44で音合わせに使っていた曲なので、美里はイタズラで前ノリにしたり後ノリにしたりしてみた。
ゴトコットンの口が
「コラ~」
と動いた。しかし、美里のノリに付いてくる。
「おぉ!わたしも~」
か奈美んちょがレスポールで暴れ始めた。こうなると、普通ボーカルは歌えない。しかし、エリアは平然とボーカルアレンジで合わせてくる。
もはや原曲がなくなって、フィニッシュする。
エリアが笑いながら言う。
「バイトの子?お転婆すぎ。うちのバンドに入らない?」
「考えとくわ」
「美里さん!考えるな感じろ!ですよ!」
美里はノンフィクションデイズを、か奈美んちょが選んだのが偶然ではないかもしれないと思った。

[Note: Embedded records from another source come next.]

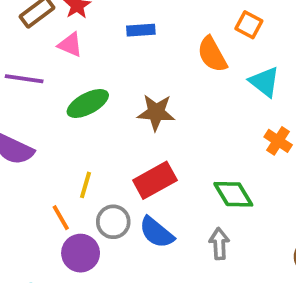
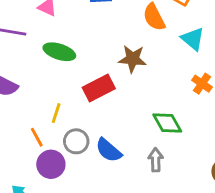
green ellipse: (88, 104) -> (59, 52), turned 44
brown star: (156, 112) -> (132, 59), moved
red rectangle: (155, 180) -> (99, 88), moved

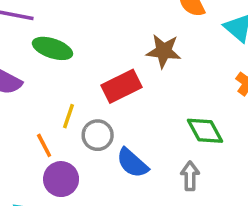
green ellipse: (59, 52) -> (52, 48), moved
gray circle: (76, 141) -> (98, 135), moved

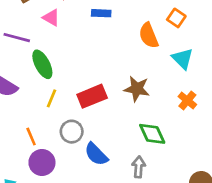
green ellipse: (52, 48) -> (42, 64), turned 40
brown star: (164, 51) -> (137, 89), moved
yellow line: (68, 116) -> (52, 98), moved

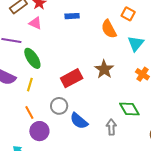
cyan triangle: (183, 59) -> (136, 44), turned 30
brown star: (137, 89) -> (104, 69), turned 30
yellow line: (52, 98) -> (30, 85), moved
green diamond: (152, 134) -> (129, 109), moved

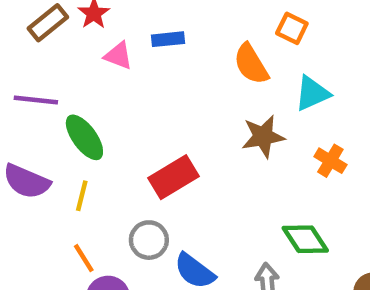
pink triangle: (35, 23) -> (118, 56), moved
cyan triangle: (136, 44) -> (312, 93), turned 30
brown star: (104, 69) -> (263, 136), moved, turned 30

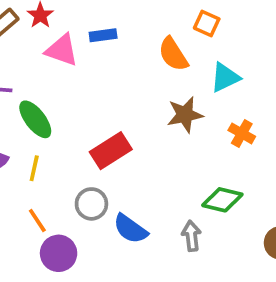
pink triangle: (118, 56) -> (62, 50), size x1.4
green diamond: (305, 239) -> (222, 200), turned -42

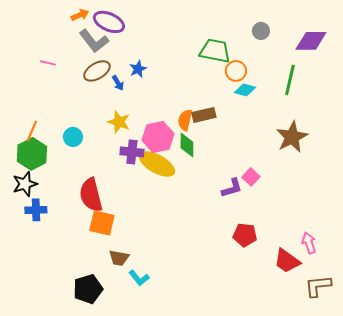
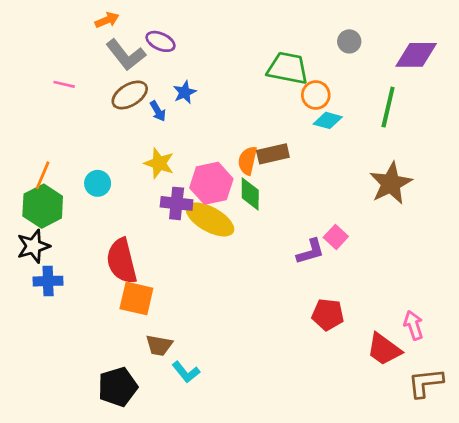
purple ellipse: (109, 22) -> (161, 41), moved, size x0.7

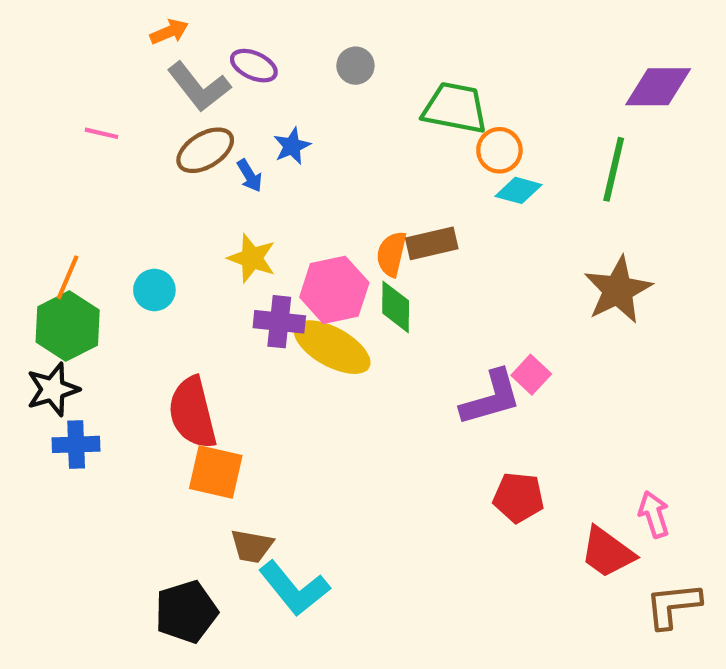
gray circle: (349, 41) -> (355, 66), moved
purple L-shape: (310, 252) -> (491, 398), size x1.4
cyan L-shape: (186, 372) -> (294, 588), size x1.6

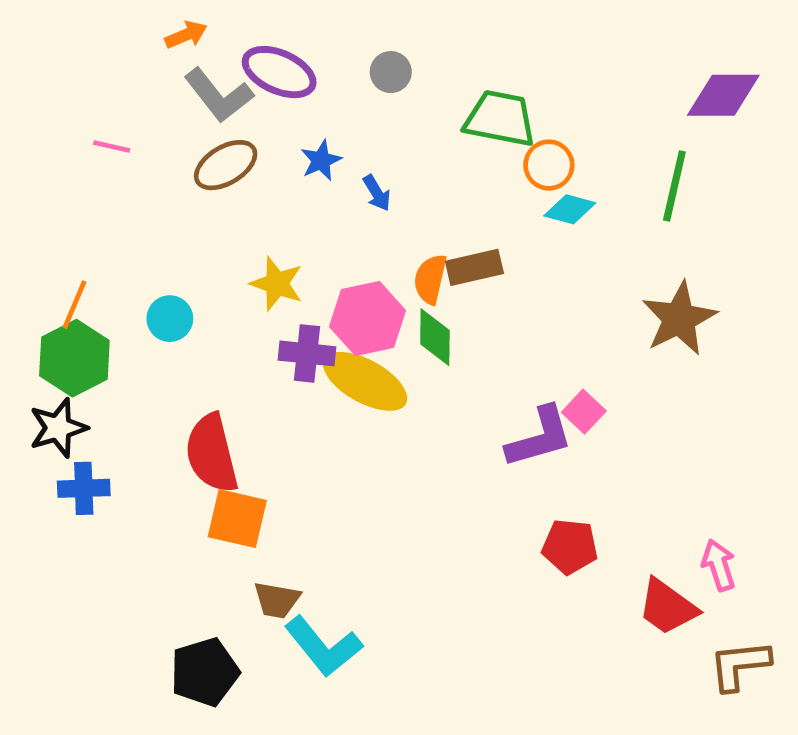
purple ellipse: (254, 66) -> (279, 72), size x1.4
blue arrow: (250, 176) -> (377, 193), moved

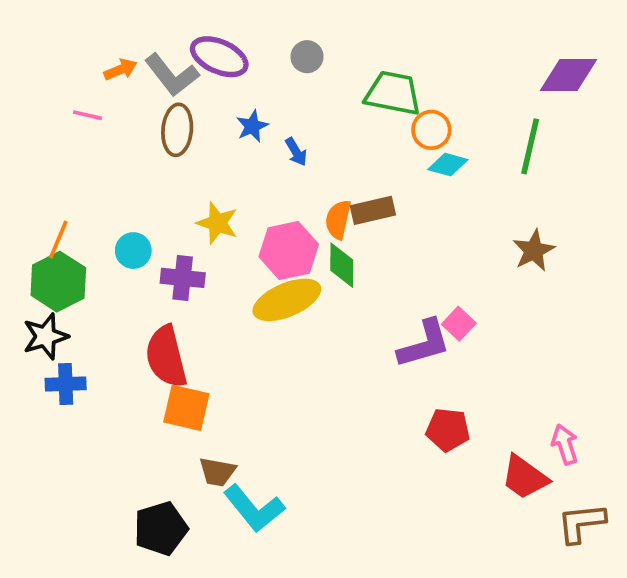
orange arrow: (186, 35) -> (120, 69), moved
brown ellipse: (226, 165) -> (177, 130), turned -54
brown star: (679, 319) -> (534, 251), size x0.7
purple cross: (307, 353) -> (183, 278), moved
yellow ellipse: (365, 381) -> (287, 300), turned -52

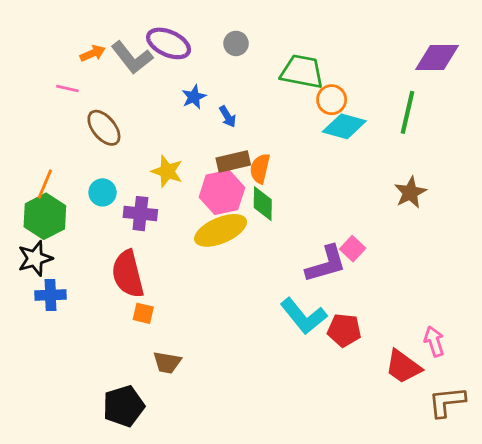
brown ellipse: (177, 130) -> (104, 128), moved, turned -45
cyan diamond: (448, 165) -> (344, 126), size x1.4
brown rectangle: (373, 210) -> (233, 162), moved
orange square: (186, 408) -> (143, 313), size x0.6
cyan L-shape: (254, 508) -> (303, 316), moved

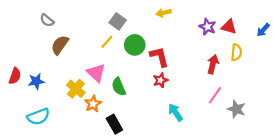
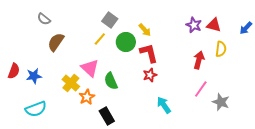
yellow arrow: (164, 13) -> (145, 30), moved, turned -120

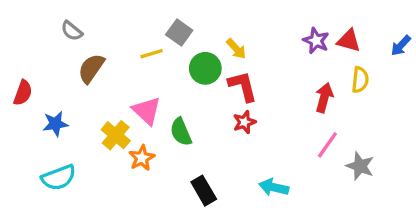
yellow line: (100, 39) -> (152, 54), moved, turned 32
red semicircle: (14, 71) -> (23, 93), moved
cyan arrow: (164, 105) -> (274, 187), moved, turned -42
black rectangle: (107, 116) -> (204, 191), moved

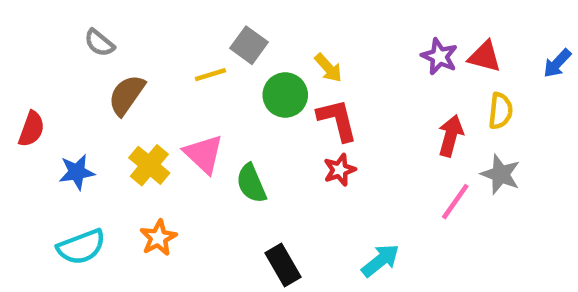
yellow cross: (116, 135) -> (149, 165), moved
orange star: (142, 158) -> (158, 238), moved
gray star: (360, 166) -> (501, 174), moved
cyan arrow: (274, 187) -> (380, 260), turned 128

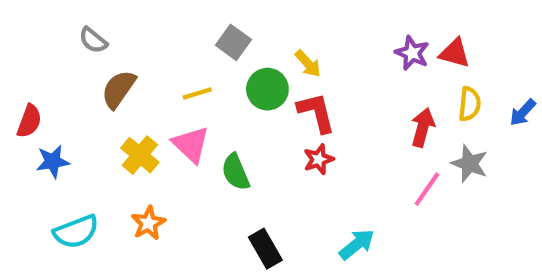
blue arrow: (557, 63) -> (523, 113), moved
yellow line: (210, 75) -> (197, 93), moved
blue star: (77, 172) -> (53, 161), moved

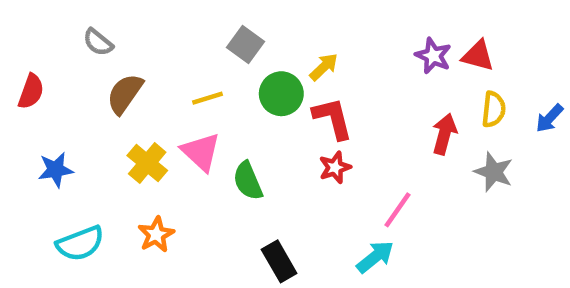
yellow arrow: (308, 64) -> (324, 67), turned -92
red semicircle: (29, 121) -> (31, 91), moved
pink line: (427, 189) -> (398, 210), moved

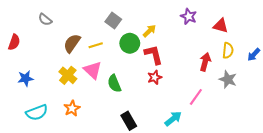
purple star: (433, 56) -> (189, 16), moved
brown semicircle: (125, 94) -> (72, 43), moved
pink line: (398, 210) -> (196, 97), moved

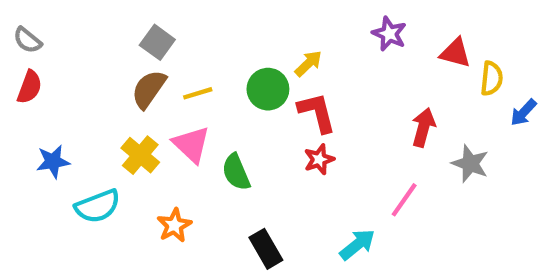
gray semicircle: (45, 20) -> (27, 40), moved
gray square: (113, 21) -> (157, 42), moved
yellow semicircle: (228, 50) -> (492, 78), moved
orange star: (72, 108) -> (174, 225), moved
cyan semicircle: (37, 112) -> (98, 206), moved

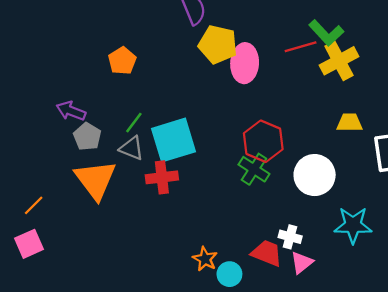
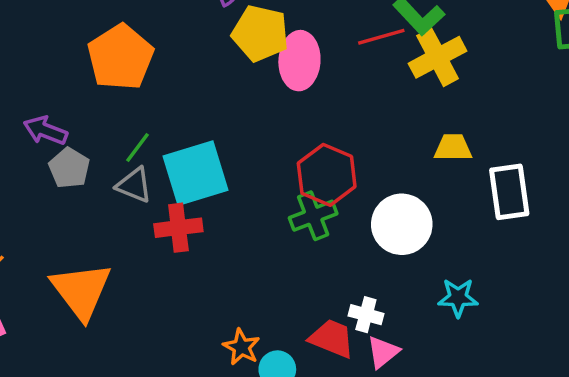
orange pentagon: (122, 61) -> (120, 57), size x1.6
green cross: (254, 169) -> (313, 216), turned 36
orange triangle: (95, 180) -> (81, 291), moved
cyan star: (353, 225) -> (458, 298), size x0.7

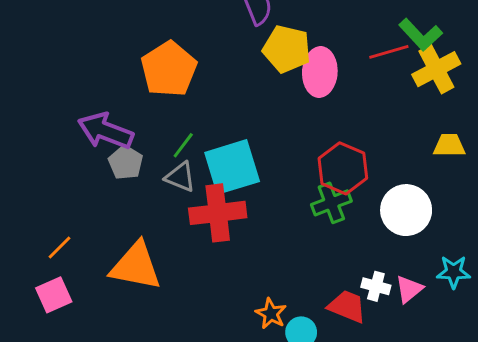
purple arrow: (45, 130) -> (106, 131), size x1.5
red cross: (178, 228) -> (218, 213), size x1.4
orange triangle: (81, 291) -> (136, 266), turned -42
pink triangle: (383, 352) -> (409, 289), moved

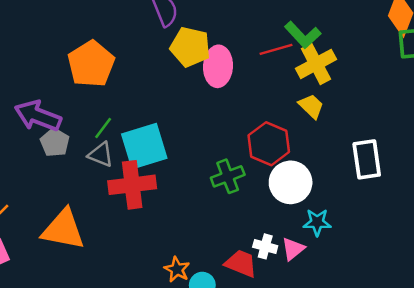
yellow trapezoid: (449, 145) -> (311, 106), moved, turned 44
red hexagon: (343, 168) -> (269, 144), moved
cyan star: (454, 272) -> (317, 222), moved

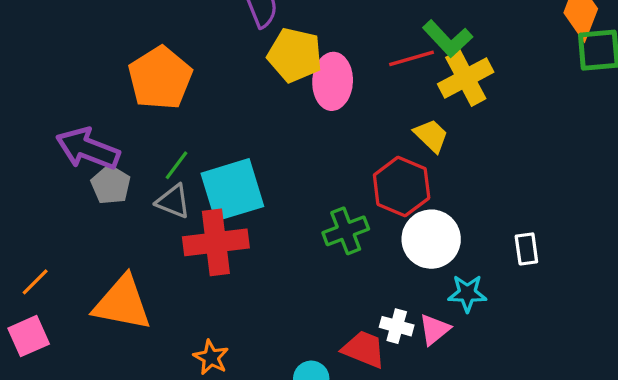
yellow trapezoid: (311, 106) -> (431, 136), moved
white rectangle: (367, 159) -> (526, 249), moved, size x0.6
orange star: (177, 269) -> (211, 357), moved

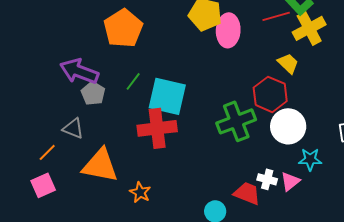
cyan square: (232, 190) -> (167, 96), turned 30
gray triangle: (173, 201) -> (73, 128), moved
green cross: (346, 231) -> (236, 121), size x1.4
orange star: (211, 357) -> (140, 192), moved

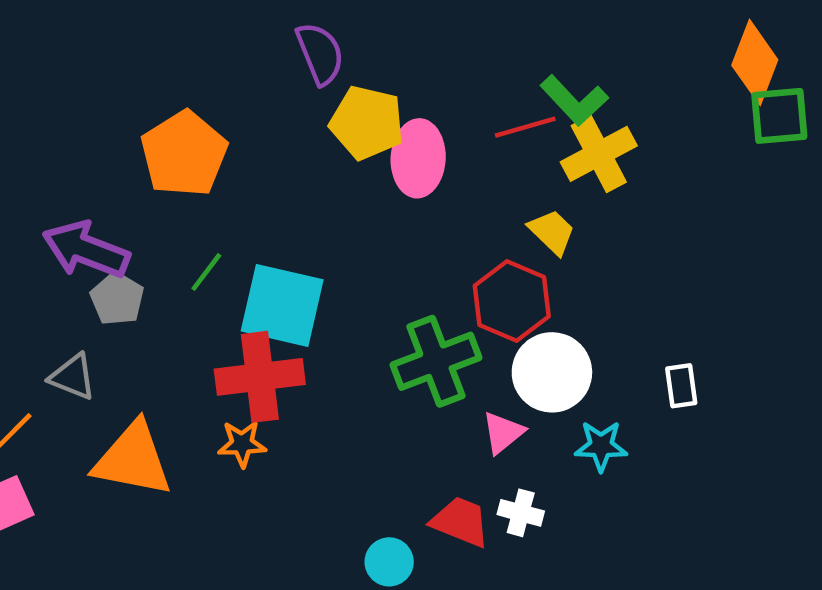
white cross: (267, 179) -> (521, 513), moved
pink triangle: (290, 181) -> (503, 433), moved
orange star: (140, 192) -> (242, 444), moved, turned -30

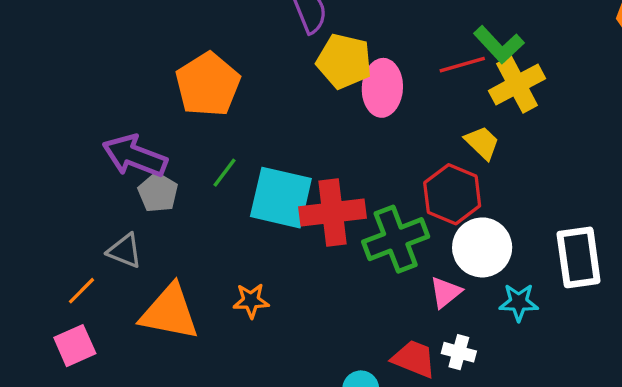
red cross: (260, 377) -> (332, 213), moved
white rectangle: (681, 386) -> (579, 257), size x1.8

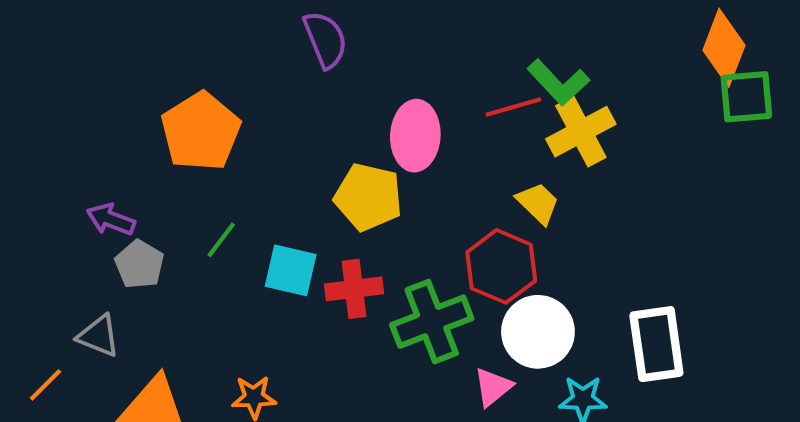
yellow pentagon: (344, 61) -> (368, 197), moved
purple arrow: (135, 156) -> (111, 219), size x0.6
cyan square: (281, 198) -> (291, 270), size x0.7
red cross: (332, 213) -> (354, 289), size x0.7

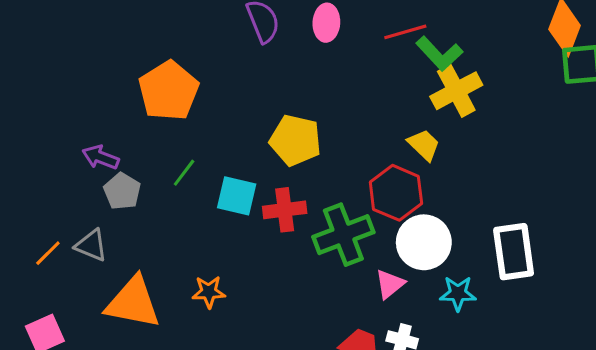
red line: (513, 107) -> (405, 32), moved
pink ellipse: (415, 136) -> (326, 23), moved, size x0.7
orange line: (45, 385) -> (48, 253), moved

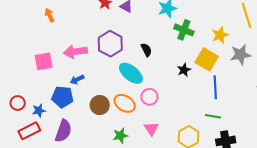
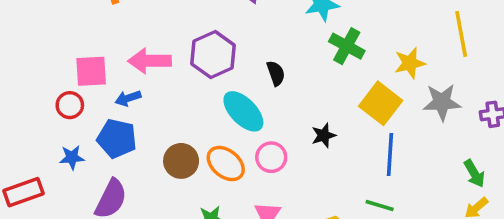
black star: (184, 70) -> (324, 135), moved
blue arrow: (77, 80) -> (128, 98), moved
red circle: (18, 103) -> (70, 105), moved
red rectangle: (29, 131) -> (24, 192), moved

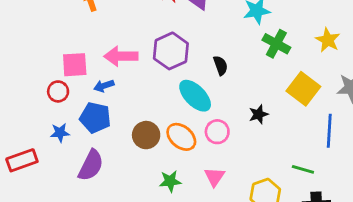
yellow star: (410, 63) -> (328, 40), moved, turned -30
blue line: (390, 154) -> (329, 131), moved

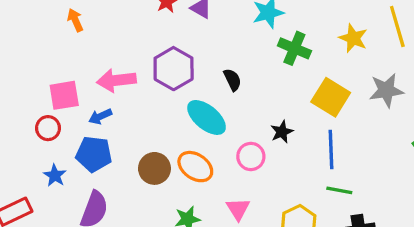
blue line: (329, 131) -> (331, 150), moved
pink circle: (217, 132) -> (251, 156), moved
blue star: (60, 133) -> (55, 175), turned -30

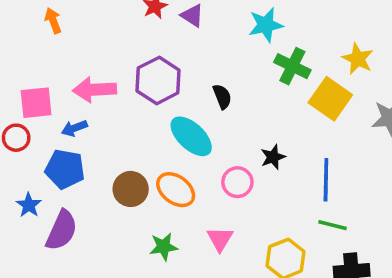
yellow square: (331, 97) -> (330, 99), moved
blue star: (55, 175) -> (29, 205), moved

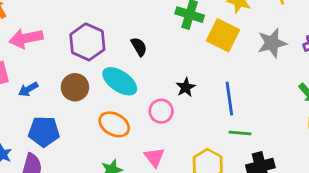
pink arrow: (94, 90) -> (26, 38), moved
blue pentagon: (65, 169) -> (44, 132), moved
brown circle: (131, 189) -> (75, 87), moved

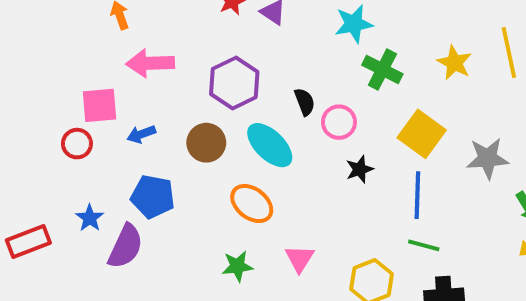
yellow square: (223, 35) -> (422, 134), moved
gray star: (272, 43) -> (488, 158), moved
pink circle: (161, 111) -> (339, 122), moved

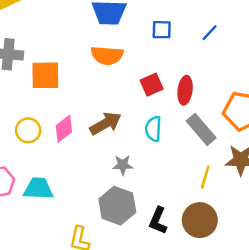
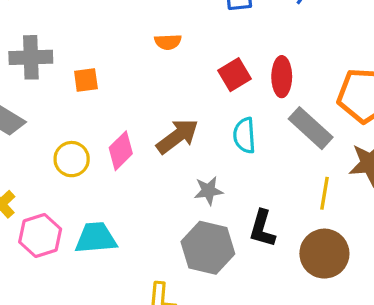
orange semicircle: (107, 55) -> (168, 42), size x0.6
orange square: (45, 75) -> (86, 80), size x0.6
black L-shape: (158, 221) -> (262, 229), moved

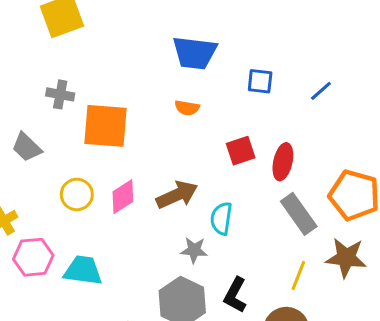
gray cross: (31, 57) -> (60, 94), size x0.7
orange square: (86, 80) -> (105, 126), size x2.0
cyan semicircle: (244, 135) -> (221, 218), moved

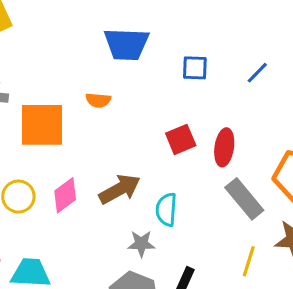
orange semicircle: (187, 108) -> (98, 100), moved

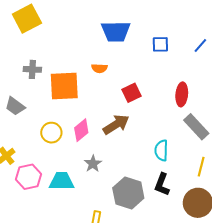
red square: (181, 139) -> (132, 93), moved
cyan semicircle: (166, 210) -> (161, 150), moved
gray star: (141, 244) -> (93, 164), moved, turned -30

ライブは淡々と進行した。観客席を見ると44のファンが居る。向こうからは、美里の顔は見えない。着物でしたことのないアップヘアでは美里である事は判らない。
アンコールが終わって、お辞儀をしていると、スッと体が横に引っ張られた。自分が居た場所にライトが
ドンッ
と落ちた。
言葉を失って、引っ張られた方向を見たが誰も居ない。
ステージの袖奥に、山谷さんが見えるだけだった。